▶ Extrait:

----

Certes, pour le non initié, le groupe peut donner l’impression d’avoir joué la même chose pendant presque une heure et demie ; mais en réalité, les compositions sons très étudiées et fourmillent de très subtiles variations (comme ces contretemps à la batterie sur le dernier morceau) qui produisent un effet monstre, pourvu que l’on se donne totalement à la musique qui sort de leurs amplis. C’est une musique chamanique, d’abandon sensoriel total, qui se regarde avec les oreilles et s’apprécie dans le mouvement ondulatoire des corps – on comprend aisément que la sobriété ne soit pas des plus recommandées pour l’apprécier pleinement, et les odeurs diverses qui planaient ce soir-là dans la salle du bateau en disaient long. Par ailleurs, si la filiation et la revendication d’un style krautrock motorik ou kosmische musik est un fait, elle s’agrémente de petites touches plus modernes, comme si la monotonie programmatique d’un Kraftwerk avait rencontré les élucubrations psychédéliques d’un CAN ou d’un plus moderne My Sleeping Karma. Mais, mieux encore, la texture sonore métallique, voire percussive, des effets de guitare tournait parfois tellement à l’abstraction que le concert s’apparentait, sur bien des aspects, à un set de goa ou de psy-trance, comme un retour à l’analogique de la musique électronique des pionniers. Un bon gros buvard et un grand trip, en somme.

----

▶ Données:
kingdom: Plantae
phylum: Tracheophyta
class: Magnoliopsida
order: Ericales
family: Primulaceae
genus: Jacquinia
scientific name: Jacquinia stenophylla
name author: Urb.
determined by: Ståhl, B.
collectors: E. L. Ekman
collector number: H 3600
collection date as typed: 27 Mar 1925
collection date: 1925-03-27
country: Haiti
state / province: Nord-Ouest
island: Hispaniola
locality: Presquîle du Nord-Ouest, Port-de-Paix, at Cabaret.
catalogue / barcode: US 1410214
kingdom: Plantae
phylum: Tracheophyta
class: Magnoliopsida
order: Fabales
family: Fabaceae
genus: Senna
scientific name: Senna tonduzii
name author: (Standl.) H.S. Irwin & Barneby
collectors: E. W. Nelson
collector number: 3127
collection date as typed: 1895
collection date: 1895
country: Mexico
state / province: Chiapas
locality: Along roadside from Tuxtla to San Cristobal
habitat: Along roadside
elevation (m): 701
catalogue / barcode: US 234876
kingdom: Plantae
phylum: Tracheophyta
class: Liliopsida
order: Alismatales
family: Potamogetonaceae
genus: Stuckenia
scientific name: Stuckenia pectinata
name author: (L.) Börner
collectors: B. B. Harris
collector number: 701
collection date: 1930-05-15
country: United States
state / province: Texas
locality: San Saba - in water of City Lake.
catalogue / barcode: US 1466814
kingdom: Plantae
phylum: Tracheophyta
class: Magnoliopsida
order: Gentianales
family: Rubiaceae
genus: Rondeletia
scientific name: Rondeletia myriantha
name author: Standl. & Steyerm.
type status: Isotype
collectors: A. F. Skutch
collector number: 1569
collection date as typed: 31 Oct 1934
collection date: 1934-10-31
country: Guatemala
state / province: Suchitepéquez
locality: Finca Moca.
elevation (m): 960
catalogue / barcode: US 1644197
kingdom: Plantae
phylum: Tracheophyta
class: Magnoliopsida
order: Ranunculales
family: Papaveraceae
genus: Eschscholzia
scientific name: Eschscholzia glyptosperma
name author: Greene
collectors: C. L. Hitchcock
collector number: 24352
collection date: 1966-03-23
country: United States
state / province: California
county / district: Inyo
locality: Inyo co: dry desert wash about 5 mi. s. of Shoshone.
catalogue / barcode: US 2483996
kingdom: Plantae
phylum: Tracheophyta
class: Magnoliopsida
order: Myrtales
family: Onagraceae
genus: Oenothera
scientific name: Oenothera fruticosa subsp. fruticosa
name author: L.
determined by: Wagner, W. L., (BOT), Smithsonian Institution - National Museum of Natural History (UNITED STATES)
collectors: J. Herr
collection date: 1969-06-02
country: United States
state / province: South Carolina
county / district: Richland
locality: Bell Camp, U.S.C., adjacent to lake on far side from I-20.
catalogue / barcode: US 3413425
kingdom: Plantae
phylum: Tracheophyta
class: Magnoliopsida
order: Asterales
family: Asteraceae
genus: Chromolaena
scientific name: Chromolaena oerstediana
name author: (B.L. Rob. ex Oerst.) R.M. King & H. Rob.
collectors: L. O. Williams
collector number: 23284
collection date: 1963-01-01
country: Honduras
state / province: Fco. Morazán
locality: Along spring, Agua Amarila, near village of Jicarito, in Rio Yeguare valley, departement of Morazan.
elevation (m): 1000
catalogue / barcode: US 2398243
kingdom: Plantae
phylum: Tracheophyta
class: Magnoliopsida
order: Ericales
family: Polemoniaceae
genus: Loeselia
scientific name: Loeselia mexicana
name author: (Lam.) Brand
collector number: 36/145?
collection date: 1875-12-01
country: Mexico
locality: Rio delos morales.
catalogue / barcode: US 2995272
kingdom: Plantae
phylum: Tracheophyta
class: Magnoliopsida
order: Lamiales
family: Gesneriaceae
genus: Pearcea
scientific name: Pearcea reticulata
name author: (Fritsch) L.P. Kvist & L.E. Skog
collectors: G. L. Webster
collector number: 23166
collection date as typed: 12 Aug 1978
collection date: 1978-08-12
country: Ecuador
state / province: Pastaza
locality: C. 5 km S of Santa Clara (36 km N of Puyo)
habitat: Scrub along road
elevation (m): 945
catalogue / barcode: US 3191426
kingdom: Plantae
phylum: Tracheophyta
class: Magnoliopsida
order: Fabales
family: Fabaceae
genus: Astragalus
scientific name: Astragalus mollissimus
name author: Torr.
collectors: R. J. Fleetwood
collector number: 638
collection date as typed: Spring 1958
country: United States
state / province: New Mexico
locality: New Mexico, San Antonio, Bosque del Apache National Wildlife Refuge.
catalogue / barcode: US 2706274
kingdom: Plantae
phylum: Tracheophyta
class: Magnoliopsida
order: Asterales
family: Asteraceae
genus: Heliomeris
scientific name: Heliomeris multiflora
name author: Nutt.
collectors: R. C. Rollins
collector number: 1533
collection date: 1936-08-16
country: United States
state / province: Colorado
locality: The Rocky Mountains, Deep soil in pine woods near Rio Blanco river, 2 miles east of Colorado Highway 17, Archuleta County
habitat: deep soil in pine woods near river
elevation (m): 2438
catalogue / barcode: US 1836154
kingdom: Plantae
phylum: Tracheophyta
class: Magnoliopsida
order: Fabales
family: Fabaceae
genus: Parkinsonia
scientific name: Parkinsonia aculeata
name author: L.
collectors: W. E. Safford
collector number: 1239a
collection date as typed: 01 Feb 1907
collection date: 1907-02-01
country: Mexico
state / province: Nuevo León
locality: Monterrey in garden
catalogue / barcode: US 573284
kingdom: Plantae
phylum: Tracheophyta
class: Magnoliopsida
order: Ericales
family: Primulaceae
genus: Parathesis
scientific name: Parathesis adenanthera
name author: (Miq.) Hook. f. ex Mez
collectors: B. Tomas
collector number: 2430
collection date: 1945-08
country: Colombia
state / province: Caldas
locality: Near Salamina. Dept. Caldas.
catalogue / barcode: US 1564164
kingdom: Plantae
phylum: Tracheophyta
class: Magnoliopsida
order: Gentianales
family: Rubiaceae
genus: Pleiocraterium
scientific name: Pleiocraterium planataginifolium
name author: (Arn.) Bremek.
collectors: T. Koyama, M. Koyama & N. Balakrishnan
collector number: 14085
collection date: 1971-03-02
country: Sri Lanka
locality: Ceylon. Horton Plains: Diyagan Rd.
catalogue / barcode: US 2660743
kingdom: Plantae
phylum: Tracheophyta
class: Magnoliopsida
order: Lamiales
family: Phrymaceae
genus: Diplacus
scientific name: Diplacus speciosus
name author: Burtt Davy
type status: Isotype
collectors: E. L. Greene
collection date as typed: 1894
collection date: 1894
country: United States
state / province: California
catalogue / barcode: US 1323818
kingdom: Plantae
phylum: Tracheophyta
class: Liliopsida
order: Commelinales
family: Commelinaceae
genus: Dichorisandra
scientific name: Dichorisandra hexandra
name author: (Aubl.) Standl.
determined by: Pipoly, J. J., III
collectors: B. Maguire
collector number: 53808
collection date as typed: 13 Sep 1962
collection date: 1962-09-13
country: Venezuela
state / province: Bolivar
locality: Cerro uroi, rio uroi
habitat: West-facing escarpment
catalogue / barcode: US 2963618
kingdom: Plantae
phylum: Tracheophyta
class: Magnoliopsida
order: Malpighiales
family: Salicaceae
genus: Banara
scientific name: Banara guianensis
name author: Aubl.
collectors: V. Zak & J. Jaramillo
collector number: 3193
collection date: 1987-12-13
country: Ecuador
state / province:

----

▶ Énoncé: D'après l'extrait sur le concert, à quoi le concert ressemblait-il parfois à cause de la texture sonore des effets de guitare ? La liste n'a aucun lien avec l'extrait.

▶ Réponse: À un set de goa ou de psy-trance.